◆ **WHAT THIS TASK INVOLVES**: Replicate the data exactly, every line included.

◆ **RECORDED INFORMATION**:
....
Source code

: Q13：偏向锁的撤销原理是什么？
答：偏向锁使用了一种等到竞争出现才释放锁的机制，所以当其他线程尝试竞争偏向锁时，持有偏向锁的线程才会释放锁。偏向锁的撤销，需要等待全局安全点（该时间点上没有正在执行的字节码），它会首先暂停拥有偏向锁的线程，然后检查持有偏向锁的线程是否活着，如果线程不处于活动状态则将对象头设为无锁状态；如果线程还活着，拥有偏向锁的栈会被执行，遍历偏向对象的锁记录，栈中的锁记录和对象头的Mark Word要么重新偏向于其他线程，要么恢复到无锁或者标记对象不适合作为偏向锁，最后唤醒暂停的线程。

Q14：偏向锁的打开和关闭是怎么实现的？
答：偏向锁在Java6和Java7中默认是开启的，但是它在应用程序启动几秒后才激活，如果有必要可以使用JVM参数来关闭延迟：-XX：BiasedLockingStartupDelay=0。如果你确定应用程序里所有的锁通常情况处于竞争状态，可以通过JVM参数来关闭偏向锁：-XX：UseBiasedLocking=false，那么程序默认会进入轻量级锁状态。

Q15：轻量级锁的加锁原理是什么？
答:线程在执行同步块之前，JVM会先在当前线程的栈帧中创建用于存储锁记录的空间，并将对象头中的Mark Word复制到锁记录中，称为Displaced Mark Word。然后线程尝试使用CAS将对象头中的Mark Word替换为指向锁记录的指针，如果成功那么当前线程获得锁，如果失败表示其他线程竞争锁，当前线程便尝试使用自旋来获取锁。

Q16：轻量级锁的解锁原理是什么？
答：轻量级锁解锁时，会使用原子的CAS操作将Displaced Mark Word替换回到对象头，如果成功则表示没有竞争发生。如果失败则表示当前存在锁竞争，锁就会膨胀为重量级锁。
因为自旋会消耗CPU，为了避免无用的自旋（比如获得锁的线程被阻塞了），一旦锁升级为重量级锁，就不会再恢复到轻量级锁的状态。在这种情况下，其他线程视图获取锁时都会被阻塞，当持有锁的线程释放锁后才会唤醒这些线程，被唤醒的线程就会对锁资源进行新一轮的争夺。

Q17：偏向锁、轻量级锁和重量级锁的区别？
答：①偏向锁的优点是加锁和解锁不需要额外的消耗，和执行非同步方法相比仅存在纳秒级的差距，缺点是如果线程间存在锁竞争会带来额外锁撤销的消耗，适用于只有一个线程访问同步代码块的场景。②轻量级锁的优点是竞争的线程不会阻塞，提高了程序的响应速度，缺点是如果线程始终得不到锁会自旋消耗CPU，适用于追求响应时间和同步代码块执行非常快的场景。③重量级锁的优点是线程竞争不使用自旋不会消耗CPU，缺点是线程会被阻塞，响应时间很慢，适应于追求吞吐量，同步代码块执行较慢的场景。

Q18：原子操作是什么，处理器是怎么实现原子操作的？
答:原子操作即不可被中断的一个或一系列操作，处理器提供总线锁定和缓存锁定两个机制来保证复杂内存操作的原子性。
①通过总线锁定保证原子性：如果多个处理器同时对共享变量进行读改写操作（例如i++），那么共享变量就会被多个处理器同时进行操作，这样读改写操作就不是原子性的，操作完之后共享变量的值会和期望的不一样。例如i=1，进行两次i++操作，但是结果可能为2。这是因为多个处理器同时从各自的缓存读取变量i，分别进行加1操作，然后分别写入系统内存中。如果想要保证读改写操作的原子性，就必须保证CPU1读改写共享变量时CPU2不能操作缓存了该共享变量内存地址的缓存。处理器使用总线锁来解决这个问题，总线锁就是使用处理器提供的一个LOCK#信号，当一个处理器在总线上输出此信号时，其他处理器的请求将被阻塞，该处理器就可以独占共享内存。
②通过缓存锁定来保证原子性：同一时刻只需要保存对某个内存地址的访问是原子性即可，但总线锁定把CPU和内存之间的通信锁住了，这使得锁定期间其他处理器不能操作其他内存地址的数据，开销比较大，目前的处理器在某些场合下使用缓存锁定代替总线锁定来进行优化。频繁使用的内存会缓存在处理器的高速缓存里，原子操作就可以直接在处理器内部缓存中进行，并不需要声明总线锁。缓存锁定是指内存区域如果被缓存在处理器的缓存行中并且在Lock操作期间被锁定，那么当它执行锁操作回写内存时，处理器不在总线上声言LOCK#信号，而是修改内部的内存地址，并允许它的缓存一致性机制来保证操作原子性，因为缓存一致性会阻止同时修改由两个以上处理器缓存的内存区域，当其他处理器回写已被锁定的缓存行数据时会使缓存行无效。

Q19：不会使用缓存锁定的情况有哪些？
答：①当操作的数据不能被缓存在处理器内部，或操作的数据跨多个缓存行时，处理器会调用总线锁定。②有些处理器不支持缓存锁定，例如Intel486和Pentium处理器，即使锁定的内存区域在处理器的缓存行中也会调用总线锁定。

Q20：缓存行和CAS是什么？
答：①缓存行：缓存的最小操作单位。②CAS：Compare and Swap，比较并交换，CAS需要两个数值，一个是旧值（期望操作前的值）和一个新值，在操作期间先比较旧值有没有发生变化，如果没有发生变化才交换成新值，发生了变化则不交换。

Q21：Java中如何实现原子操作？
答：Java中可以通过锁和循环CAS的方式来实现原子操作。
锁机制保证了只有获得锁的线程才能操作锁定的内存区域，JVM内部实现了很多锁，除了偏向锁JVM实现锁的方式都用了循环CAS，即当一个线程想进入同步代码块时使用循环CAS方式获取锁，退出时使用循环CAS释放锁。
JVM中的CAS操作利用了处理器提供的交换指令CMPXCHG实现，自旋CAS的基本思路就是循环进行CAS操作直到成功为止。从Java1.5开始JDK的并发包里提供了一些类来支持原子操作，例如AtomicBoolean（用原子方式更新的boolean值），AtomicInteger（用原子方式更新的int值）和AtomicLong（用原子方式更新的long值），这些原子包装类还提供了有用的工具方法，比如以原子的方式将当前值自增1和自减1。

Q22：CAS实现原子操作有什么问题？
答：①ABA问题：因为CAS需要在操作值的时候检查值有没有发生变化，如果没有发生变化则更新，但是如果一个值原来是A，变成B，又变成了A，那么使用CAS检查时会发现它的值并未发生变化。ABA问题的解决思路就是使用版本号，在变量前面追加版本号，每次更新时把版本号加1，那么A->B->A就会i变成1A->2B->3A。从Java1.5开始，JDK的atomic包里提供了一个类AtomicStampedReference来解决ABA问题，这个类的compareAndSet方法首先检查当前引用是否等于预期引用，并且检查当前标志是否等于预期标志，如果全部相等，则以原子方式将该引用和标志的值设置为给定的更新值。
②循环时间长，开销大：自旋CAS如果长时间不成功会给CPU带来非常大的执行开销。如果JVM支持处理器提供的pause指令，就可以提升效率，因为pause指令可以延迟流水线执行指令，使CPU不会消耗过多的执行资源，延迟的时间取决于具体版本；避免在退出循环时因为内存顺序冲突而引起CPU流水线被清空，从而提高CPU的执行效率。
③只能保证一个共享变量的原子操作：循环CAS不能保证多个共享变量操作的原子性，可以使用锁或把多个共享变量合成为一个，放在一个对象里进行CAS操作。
....
◆ **ANSWER FOR THE TASK**:
Source code

: Q13：偏向锁的撤销原理是什么？
答：偏向锁使用了一种等到竞争出现才释放锁的机制，所以当其他线程尝试竞争偏向锁时，持有偏向锁的线程才会释放锁。偏向锁的撤销，需要等待全局安全点（该时间点上没有正在执行的字节码），它会首先暂停拥有偏向锁的线程，然后检查持有偏向锁的线程是否活着，如果线程不处于活动状态则将对象头设为无锁状态；如果线程还活着，拥有偏向锁的栈会被执行，遍历偏向对象的锁记录，栈中的锁记录和对象头的Mark Word要么重新偏向于其他线程，要么恢复到无锁或者标记对象不适合作为偏向锁，最后唤醒暂停的线程。

Q14：偏向锁的打开和关闭是怎么实现的？
答：偏向锁在Java6和Java7中默认是开启的，但是它在应用程序启动几秒后才激活，如果有必要可以使用JVM参数来关闭延迟：-XX：BiasedLockingStartupDelay=0。如果你确定应用程序里所有的锁通常情况处于竞争状态，可以通过JVM参数来关闭偏向锁：-XX：UseBiasedLocking=false，那么程序默认会进入轻量级锁状态。

Q15：轻量级锁的加锁原理是什么？
答:线程在执行同步块之前，JVM会先在当前线程的栈帧中创建用于存储锁记录的空间，并将对象头中的Mark Word复制到锁记录中，称为Displaced Mark Word。然后线程尝试使用CAS将对象头中的Mark Word替换为指向锁记录的指针，如果成功那么当前线程获得锁，如果失败表示其他线程竞争锁，当前线程便尝试使用自旋来获取锁。

Q16：轻量级锁的解锁原理是什么？
答：轻量级锁解锁时，会使用原子的CAS操作将Displaced Mark Word替换回到对象头，如果成功则表示没有竞争发生。如果失败则表示当前存在锁竞争，锁就会膨胀为重量级锁。
因为自旋会消耗CPU，为了避免无用的自旋（比如获得锁的线程被阻塞了），一旦锁升级为重量级锁，就不会再恢复到轻量级锁的状态。在这种情况下，其他线程视图获取锁时都会被阻塞，当持有锁的线程释放锁后才会唤醒这些线程，被唤醒的线程就会对锁资源进行新一轮的争夺。

Q17：偏向锁、轻量级锁和重量级锁的区别？
答：①偏向锁的优点是加锁和解锁不需要额外的消耗，和执行非同步方法相比仅存在纳秒级的差距，缺点是如果线程间存在锁竞争会带来额外锁撤销的消耗，适用于只有一个线程访问同步代码块的场景。②轻量级锁的优点是竞争的线程不会阻塞，提高了程序的响应速度，缺点是如果线程始终得不到锁会自旋消耗CPU，适用于追求响应时间和同步代码块执行非常快的场景。③重量级锁的优点是线程竞争不使用自旋不会消耗CPU，缺点是线程会被阻塞，响应时间很慢，适应于追求吞吐量，同步代码块执行较慢的场景。

Q18：原子操作是什么，处理器是怎么实现原子操作的？
答:原子操作即不可被中断的一个或一系列操作，处理器提供总线锁定和缓存锁定两个机制来保证复杂内存操作的原子性。
①通过总线锁定保证原子性：如果多个处理器同时对共享变量进行读改写操作（例如i++），那么共享变量就会被多个处理器同时进行操作，这样读改写操作就不是原子性的，操作完之后共享变量的值会和期望的不一样。例如i=1，进行两次i++操作，但是结果可能为2。这是因为多个处理器同时从各自的缓存读取变量i，分别进行加1操作，然后分别写入系统内存中。如果想要保证读改写操作的原子性，就必须保证CPU1读改写共享变量时CPU2不能操作缓存了该共享变量内存地址的缓存。处理器使用总线锁来解决这个问题，总线锁就是使用处理器提供的一个LOCK#信号，当一个处理器在总线上输出此信号时，其他处理器的请求将被阻塞，该处理器就可以独占共享内存。
②通过缓存锁定来保证原子性：同一时刻只需要保存对某个内存地址的访问是原子性即可，但总线锁定把CPU和内存之间的通信锁住了，这使得锁定期间其他处理器不能操作其他内存地址的数据，开销比较大，目前的处理器在某些场合下使用缓存锁定代替总线锁定来进行优化。频繁使用的内存会缓存在处理器的高速缓存里，原子操作就可以直接在处理器内部缓存中进行，并不需要声明总线锁。缓存锁定是指内存区域如果被缓存在处理器的缓存行中并且在Lock操作期间被锁定，那么当它执行锁操作回写内存时，处理器不在总线上声言LOCK#信号，而是修改内部的内存地址，并允许它的缓存一致性机制来保证操作原子性，因为缓存一致性会阻止同时修改由两个以上处理器缓存的内存区域，当其他处理器回写已被锁定的缓存行数据时会使缓存行无效。

Q19：不会使用缓存锁定的情况有哪些？
答：①当操作的数据不能被缓存在处理器内部，或操作的数据跨多个缓存行时，处理器会调用总线锁定。②有些处理器不支持缓存锁定，例如Intel486和Pentium处理器，即使锁定的内存区域在处理器的缓存行中也会调用总线锁定。

Q20：缓存行和CAS是什么？
答：①缓存行：缓存的最小操作单位。②CAS：Compare and Swap，比较并交换，CAS需要两个数值，一个是旧值（期望操作前的值）和一个新值，在操作期间先比较旧值有没有发生变化，如果没有发生变化才交换成新值，发生了变化则不交换。

Q21：Java中如何实现原子操作？
答：Java中可以通过锁和循环CAS的方式来实现原子操作。
锁机制保证了只有获得锁的线程才能操作锁定的内存区域，JVM内部实现了很多锁，除了偏向锁JVM实现锁的方式都用了循环CAS，即当一个线程想进入同步代码块时使用循环CAS方式获取锁，退出时使用循环CAS释放锁。
JVM中的CAS操作利用了处理器提供的交换指令CMPXCHG实现，自旋CAS的基本思路就是循环进行CAS操作直到成功为止。从Java1.5开始JDK的并发包里提供了一些类来支持原子操作，例如AtomicBoolean（用原子方式更新的boolean值），AtomicInteger（用原子方式更新的int值）和AtomicLong（用原子方式更新的long值），这些原子包装类还提供了有用的工具方法，比如以原子的方式将当前值自增1和自减1。

Q22：CAS实现原子操作有什么问题？
答：①ABA问题：因为CAS需要在操作值的时候检查值有没有发生变化，如果没有发生变化则更新，但是如果一个值原来是A，变成B，又变成了A，那么使用CAS检查时会发现它的值并未发生变化。ABA问题的解决思路就是使用版本号，在变量前面追加版本号，每次更新时把版本号加1，那么A->B->A就会i变成1A->2B->3A。从Java1.5开始，JDK的atomic包里提供了一个类AtomicStampedReference来解决ABA问题，这个类的compareAndSet方法首先检查当前引用是否等于预期引用，并且检查当前标志是否等于预期标志，如果全部相等，则以原子方式将该引用和标志的值设置为给定的更新值。
②循环时间长，开销大：自旋CAS如果长时间不成功会给CPU带来非常大的执行开销。如果JVM支持处理器提供的pause指令，就可以提升效率，因为pause指令可以延迟流水线执行指令，使CPU不会消耗过多的执行资源，延迟的时间取决于具体版本；避免在退出循环时因为内存顺序冲突而引起CPU流水线被清空，从而提高CPU的执行效率。
③只能保证一个共享变量的原子操作：循环CAS不能保证多个共享变量操作的原子性，可以使用锁或把多个共享变量合成为一个，放在一个对象里进行CAS操作。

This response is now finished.